Working data section start

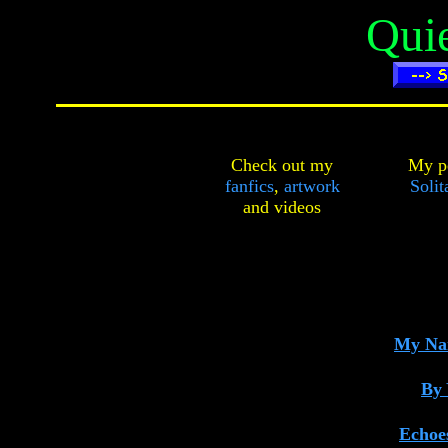
Qui
Check out my
My pe
fanfics
,
artwork
Solit
and
videos
My Nam
By 
Echoes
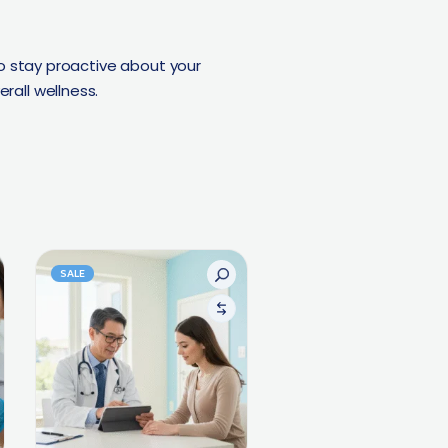
o stay proactive about your
rall wellness.
SALE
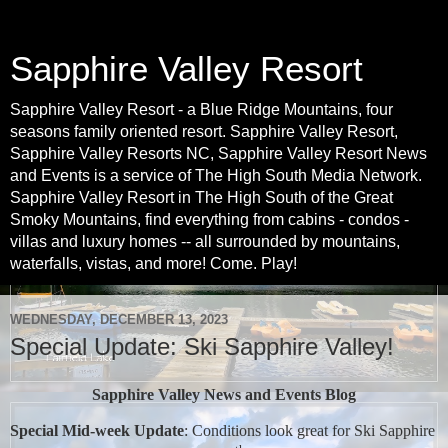
Sapphire Valley Resort
Sapphire Valley Resort - a Blue Ridge Mountains, four
seasons family oriented resort. Sapphire Valley Resort,
Sapphire Valley Resorts NC, Sapphire Valley Resort News
and Events is a service of The High South Media Network.
Sapphire Valley Resort in The High South of the Great
Smoky Mountains, find everything from cabins - condos -
villas and luxury homes -- all surrounded by mountains,
waterfalls, vistas, and more! Come. Play!
WEDNESDAY, DECEMBER 13, 2023
Special Update: Ski Sapphire Valley!
Sapphire Valley News and Events Blog
Special Mid-week Update
: Conditions look great for Ski Sapphire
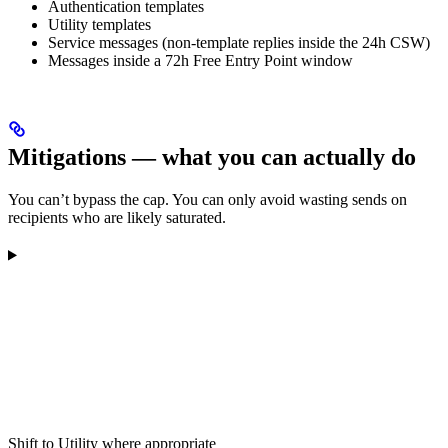
Authentication templates
Utility templates
Service messages (non-template replies inside the 24h CSW)
Messages inside a 72h Free Entry Point window
Mitigations — what you can actually do
You can’t bypass the cap. You can only avoid wasting sends on
recipients who are likely saturated.
Shift to Utility where appropriate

Working data section end

### Directions for this task
Copy out, word for word, every line of the records from the one that contains "Authentication templates" through the final line of the records, including both.

### Response to the exercise
Authentication templates
Utility templates
Service messages (non-template replies inside the 24h CSW)
Messages inside a 72h Free Entry Point window
Mitigations — what you can actually do
You can’t bypass the cap. You can only avoid wasting sends on
recipients who are likely saturated.
Shift to Utility where appropriate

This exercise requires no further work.